Nevertheless, the defendants contend that, because the local cooperatives remain owners of the shipments until sold at the terminal facility, they have no interest in what is done with the grain after it reaches Fairfax, and cannot have intended to place such shipments in interstate commerce. They argue that the intent existing at the time of the initial movement of a shipment of goods fixes its character in the flow of commerce, and, therefore, conclude that the shipments in question must be in intrastate commerce and subject to state regulation. In a sense, that is correct, but it assumes too narrow a view of the concept of intent. Properly considered, the question of intent concerns itself not with the personal motivation of the individual shippers, but with their intent as respects the movement of the commodity in commerce. The first is clearly limited to the economic gains reaped by the local shipper; the second relates to the flow of commerce which he initiates by his shipment. The authorities on this subject say nothing to indicate that the “continuing intent” must be that of the party having control of the shipment at any particular point in its movement, nor do they limit the scope of this concept to the elemental motivating factors behind the acts of each of the initiating parties.
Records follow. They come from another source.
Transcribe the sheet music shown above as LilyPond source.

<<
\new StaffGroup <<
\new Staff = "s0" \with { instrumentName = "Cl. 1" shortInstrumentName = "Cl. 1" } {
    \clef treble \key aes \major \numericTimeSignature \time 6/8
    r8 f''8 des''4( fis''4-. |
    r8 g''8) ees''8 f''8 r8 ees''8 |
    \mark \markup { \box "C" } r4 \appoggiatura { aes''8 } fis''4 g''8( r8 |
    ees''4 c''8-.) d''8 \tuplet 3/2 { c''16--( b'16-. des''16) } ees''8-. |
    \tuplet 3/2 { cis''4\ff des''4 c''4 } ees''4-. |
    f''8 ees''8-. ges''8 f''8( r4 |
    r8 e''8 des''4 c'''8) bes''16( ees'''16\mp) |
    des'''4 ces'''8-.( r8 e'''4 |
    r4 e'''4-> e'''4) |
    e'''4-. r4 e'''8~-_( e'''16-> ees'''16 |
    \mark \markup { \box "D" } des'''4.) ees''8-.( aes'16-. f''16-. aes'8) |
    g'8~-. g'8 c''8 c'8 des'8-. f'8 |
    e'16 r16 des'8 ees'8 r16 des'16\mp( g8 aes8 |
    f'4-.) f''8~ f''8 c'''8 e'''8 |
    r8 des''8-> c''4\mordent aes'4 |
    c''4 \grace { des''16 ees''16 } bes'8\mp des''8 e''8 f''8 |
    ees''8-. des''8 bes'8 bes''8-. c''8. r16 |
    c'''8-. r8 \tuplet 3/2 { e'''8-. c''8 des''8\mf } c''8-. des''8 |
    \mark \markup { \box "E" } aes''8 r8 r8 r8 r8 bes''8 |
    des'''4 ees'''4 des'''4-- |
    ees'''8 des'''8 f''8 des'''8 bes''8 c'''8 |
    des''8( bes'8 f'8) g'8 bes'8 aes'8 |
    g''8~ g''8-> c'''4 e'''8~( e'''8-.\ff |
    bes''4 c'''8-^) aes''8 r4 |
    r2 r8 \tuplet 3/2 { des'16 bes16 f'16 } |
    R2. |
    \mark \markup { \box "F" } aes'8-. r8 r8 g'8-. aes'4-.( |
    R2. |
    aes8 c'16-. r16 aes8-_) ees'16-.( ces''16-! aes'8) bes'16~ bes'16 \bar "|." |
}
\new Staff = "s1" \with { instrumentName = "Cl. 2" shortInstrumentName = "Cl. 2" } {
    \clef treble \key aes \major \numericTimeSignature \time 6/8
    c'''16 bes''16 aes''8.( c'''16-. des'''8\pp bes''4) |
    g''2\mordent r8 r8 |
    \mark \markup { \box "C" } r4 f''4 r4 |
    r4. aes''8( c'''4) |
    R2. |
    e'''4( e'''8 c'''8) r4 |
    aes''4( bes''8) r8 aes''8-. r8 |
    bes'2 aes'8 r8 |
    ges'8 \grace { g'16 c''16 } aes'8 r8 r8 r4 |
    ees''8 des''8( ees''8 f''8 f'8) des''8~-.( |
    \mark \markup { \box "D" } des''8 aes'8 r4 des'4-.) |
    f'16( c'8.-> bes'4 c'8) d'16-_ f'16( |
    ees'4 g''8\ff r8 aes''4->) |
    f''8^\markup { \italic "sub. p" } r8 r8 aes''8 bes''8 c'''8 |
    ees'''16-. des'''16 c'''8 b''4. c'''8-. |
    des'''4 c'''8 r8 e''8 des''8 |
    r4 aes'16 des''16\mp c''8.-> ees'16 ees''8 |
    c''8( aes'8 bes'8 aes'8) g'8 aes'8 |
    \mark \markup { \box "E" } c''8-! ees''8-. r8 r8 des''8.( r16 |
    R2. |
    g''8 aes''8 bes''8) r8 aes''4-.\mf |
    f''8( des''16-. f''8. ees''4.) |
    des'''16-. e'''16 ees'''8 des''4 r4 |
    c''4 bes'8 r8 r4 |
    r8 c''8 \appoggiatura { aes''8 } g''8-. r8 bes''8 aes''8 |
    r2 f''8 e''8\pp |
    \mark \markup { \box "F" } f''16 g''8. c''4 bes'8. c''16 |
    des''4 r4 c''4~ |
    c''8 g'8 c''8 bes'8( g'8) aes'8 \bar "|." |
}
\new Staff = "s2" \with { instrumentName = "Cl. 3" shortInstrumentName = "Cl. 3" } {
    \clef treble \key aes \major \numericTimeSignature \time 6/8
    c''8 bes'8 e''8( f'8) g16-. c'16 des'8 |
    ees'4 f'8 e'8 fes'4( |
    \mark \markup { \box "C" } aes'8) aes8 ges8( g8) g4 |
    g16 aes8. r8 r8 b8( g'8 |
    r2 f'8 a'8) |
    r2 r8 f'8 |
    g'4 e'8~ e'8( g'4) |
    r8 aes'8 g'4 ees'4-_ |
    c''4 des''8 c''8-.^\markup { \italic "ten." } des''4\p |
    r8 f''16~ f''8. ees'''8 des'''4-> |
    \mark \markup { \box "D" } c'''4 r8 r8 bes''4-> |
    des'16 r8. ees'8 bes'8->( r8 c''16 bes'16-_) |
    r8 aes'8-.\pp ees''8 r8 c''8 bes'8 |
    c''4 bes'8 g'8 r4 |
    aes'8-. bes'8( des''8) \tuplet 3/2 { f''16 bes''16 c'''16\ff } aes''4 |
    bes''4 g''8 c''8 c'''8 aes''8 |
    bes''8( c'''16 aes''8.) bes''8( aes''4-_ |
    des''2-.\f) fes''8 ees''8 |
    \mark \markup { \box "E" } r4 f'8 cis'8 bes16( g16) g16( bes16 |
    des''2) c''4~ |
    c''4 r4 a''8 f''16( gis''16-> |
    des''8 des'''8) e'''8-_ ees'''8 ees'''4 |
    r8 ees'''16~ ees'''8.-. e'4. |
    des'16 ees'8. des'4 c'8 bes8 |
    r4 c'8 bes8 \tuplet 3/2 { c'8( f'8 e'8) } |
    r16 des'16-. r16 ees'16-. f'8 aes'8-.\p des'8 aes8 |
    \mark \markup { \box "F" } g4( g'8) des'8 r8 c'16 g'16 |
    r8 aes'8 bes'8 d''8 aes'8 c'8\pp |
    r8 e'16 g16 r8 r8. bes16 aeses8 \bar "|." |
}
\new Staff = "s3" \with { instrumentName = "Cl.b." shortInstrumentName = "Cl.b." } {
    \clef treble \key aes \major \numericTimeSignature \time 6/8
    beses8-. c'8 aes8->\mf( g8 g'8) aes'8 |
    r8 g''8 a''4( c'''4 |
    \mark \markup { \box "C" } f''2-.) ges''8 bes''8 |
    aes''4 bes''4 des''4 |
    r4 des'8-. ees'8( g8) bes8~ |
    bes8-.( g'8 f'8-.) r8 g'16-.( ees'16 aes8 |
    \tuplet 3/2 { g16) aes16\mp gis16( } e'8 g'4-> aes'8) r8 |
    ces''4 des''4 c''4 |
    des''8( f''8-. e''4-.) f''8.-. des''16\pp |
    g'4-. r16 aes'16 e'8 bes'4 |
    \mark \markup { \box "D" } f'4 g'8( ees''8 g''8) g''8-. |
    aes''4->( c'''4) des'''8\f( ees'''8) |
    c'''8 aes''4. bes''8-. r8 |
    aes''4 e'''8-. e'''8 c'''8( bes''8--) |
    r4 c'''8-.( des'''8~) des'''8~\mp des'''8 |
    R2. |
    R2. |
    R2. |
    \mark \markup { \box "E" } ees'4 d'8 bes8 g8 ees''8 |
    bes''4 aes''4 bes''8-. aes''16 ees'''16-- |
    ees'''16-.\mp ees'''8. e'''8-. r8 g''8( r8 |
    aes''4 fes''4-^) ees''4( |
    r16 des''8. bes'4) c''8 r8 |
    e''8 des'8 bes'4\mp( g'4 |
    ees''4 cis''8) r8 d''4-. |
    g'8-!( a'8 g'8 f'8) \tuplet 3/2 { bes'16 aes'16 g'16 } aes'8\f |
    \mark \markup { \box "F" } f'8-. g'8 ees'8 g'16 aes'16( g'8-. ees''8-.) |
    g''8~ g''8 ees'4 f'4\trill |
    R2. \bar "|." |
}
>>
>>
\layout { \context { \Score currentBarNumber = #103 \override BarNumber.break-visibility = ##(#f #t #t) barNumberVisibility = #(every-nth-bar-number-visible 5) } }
The determination of an intent requires, in every case that inquiry be made into the mind of some person. And state of mind can be determined only circumstantially, by reference to the series of acts to which it is related. Here, the intent of the local cooperatives, as manifested in their conduct, is to place their grain in commerce, and to move it to a purchaser whose entire operation is designed to export such shipments outside the state. It would be unduly naive to suppose that the initial shippers are unaware of the nature of Farmers Union’s operations. It is in their best interest to supply it with the commodities necessary to continue them. Nor can the fact be ignored that the very nature of the grain industry of the State of Kansas requires that grain be exported from the state. Were this not done, that industry could not continue to exist. On these facts, it seems clear that the intent of the local cooperatives is to place the grain shipped to Farmers Union in the hands of an export facility, for eventual shipment outside the state. This is the intent which is required by the law. Consequently, the shipments by motor carrier from the local elevators must, under the authority of the Bartlett case, be considered as the initial movement of grain, in interstate commerce. This being so, the rule in Bartlett governs the situation here, and the shipments from the local elevators to Farmers Union are exempt from state tariff reg
The plaintiffs’ motion for summary judgment will be granted, and the defendants’ motion for summary judgment will be denied.
An injunction will issue permanently enjoining the defendants, their agents, attorneys and employees from enforcing any tariff regulation against the plaintiff motor carrier in this case, or against any other persons similarly situated.
Counsel for plaintiffs will submit an appropriate order.